Wednesday, September 23, 2009

That class












It recently occurred to me that this month, I'm marking 20 years of college-level teaching, if you start counting in fall 1989, when I began work on my M.A. at Ohio State and teaching freshman comp. And I've been in a tenure-track or tenured job for a decade this fall.

I can't even begin to tell you how freaky I find all of that, since much of the time I still feel like I don't have a clue what I'm doing, and wonder when someone is going to call me out on it.

That feeling isn't helped this semester by having a class that's That Class. Those of you who teach know the kind I mean: the soul-sucking, lethargic, amoeba-like organism that starts as a gelatinous mass and gradually calcifies until it is utterly impenetrable. At first, I thought they were just quiet. Confused, maybe. In need of some more examples. But no: none of those things seem to be the problem.

It makes for a long 75 minutes, especially in a class (introduction to folklore) where I rely heavily on them contributing personal experiences and examples to illustrate some of the more abstract concepts and to help them begin coming up with topics for their fieldwork projects.

In those moments, 20 years of experience doesn't do me the slightest bit of good; I still feel like a panicky grad student who's run out of material halfway through class.

I suppose, though, that the benefit of experience is that I know (but have a hard time believing) that to a large degree, it's not about me. It's about a combination of bad place (room with chairs bolted to the floor), bad time (mid-afternoon), and bad karma. I taught the same course last semester, using the same texts, and the students had lots to say, asked lots of great questions, and generated that amazing kind of reciprocal energy exchange that makes a class work.

Still, it's discouraging. I ran into a colleague at the rec center this morning who's in a similar predicament with one of his classes. We agreed that just one section of That Class has the potential to unmoor you.

I read this recent editorial by Maureen Dowd with interest, since That Class has been getting me so down. The problem, as Dowd sees it? That women "tend to attach to other people more strongly, beat themselves up more when they lose attachments, take things more personally at work."

Well, yeah. I've been working on those issues for years. Longer than I've been teaching probably.

Easier said than done, especially when you feel like you've humiliated yourself in front of a class, doing just about everything but swinging from a trapeze to get some kind of response. And believe me, I haven't ruled that option out.

In case you missed the story about the zombie-alert sign earlier this year, above, click here.

6 comments:

Christy said...

Oh Rosemary, I feel your pain. This is the kind of post that reminds me why I left teaching.

That said, there's some *good* that can come out of this if you approach it as a kind of research lab. After all, That Class is a kind of folklore of its own. Maybe it's time for you to gather anecdotes from other educators who have faced That Class and lived to tell the tale. It will remind you you're not so alone, and it could have some interesting research implications to boot (can the folklore of pedagogy become its own genre?

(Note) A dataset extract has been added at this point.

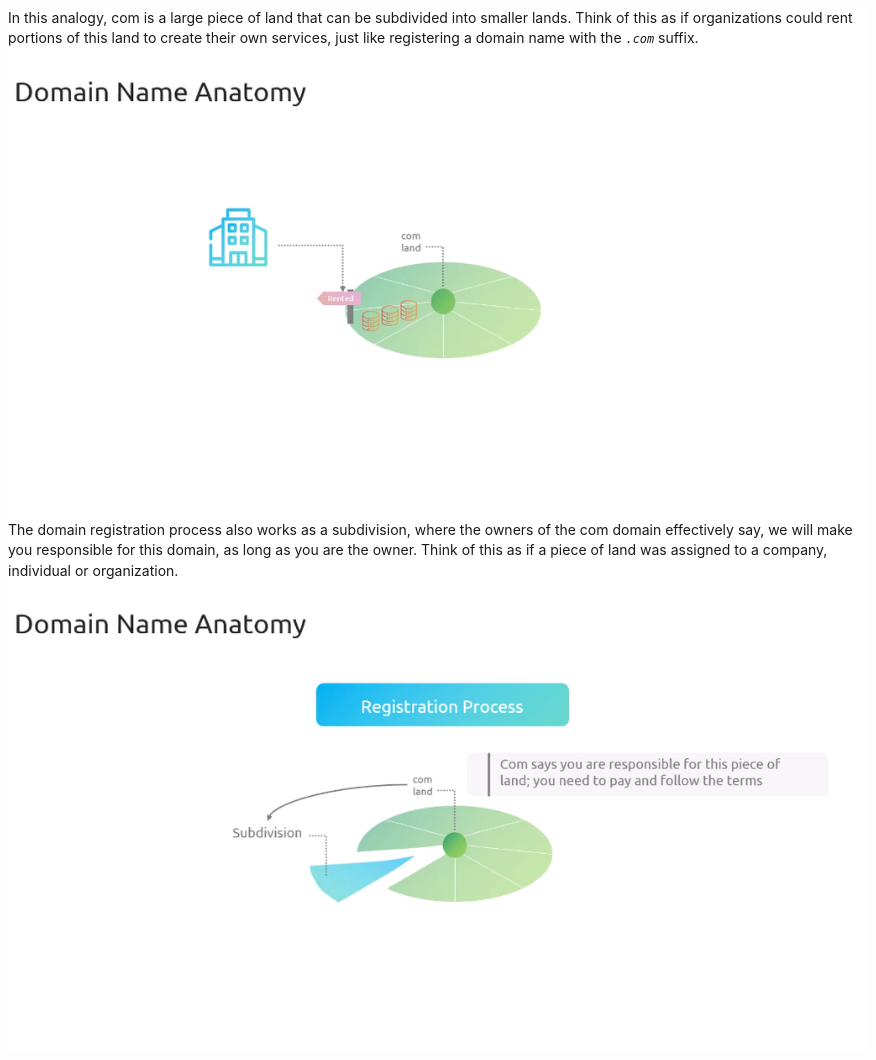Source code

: In this analogy, com is a large piece of land that can be subdivided into smaller lands. Think of this as if organizations could rent portions of this land to create their own services, just like registering a domain name with the *`.com`* suffix. <br>
![Network Image](image/dns-world/28.png) <br>
The domain registration process also works as a subdivision, where the owners of the com domain effectively say, we will make you responsible for this domain, as long as you are the owner. Think of this as if a piece of land was assigned to a company, individual or organization. <br>
![Network Image](image/dns-world/29.png) <br>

I say yes).

Catherine Zoerb said...

Rosemary, you have no idea how much this post helps me. I've only taught about four years, and I often secretly feel like I'm going to be called out for knowing nothing. I'm glad to know that the super experienced teachers feel the same way sometimes.

I hate That Class. I had one last semester and I just wanted to die. Maybe if I did, they'd utter a sentence? ("Hey, is the teacher dead?") I think they'd be more likely to quietly file out of the room, where my rotting corpse would eventually be discovered by a later class, unless it was devoured by wild dogs first.

Pam said...

30 years as a social worker and I still have this experience regularly. I wonder, "I can't believe these people think I know what I'm doing." I've reveled this thought (fear) to others in my field and they laugh and say they feel the same. So, I'm thinking it must be universal. We're all fumbling around in the dark waiting for enlightenment.

Horace said...

I've got That Class, too, maybe at the same time as yours? I tried the tap dancing trick today. No luck.

Maybe it'll just become an in-class writing course...

Historiann said...

I had That Class last term. I think it comes around once every decade or so--there's nothing to be done but to ride it out and try not to hate your students or yourself too much.

Rosemary said...

Historiann, you're damn lucky if you only get a class like that once every ten years!

Horace: 1:00 p.m.? Maybe we should switch groups...do you think they'd even notice?

@Catherine--as Pam's comment suggests, that feeling never goes away completely, sad to say. I LOL'd at your description of the students just walking out if you dropped dead. Frankly, if that happened, I think I'd prefer to be devoured by wild dogs than discovered by the next class--they'd probably just step over you on the way to their seats...or *on* you if they were texting at the time and didn't see where they were walking, which is more likely.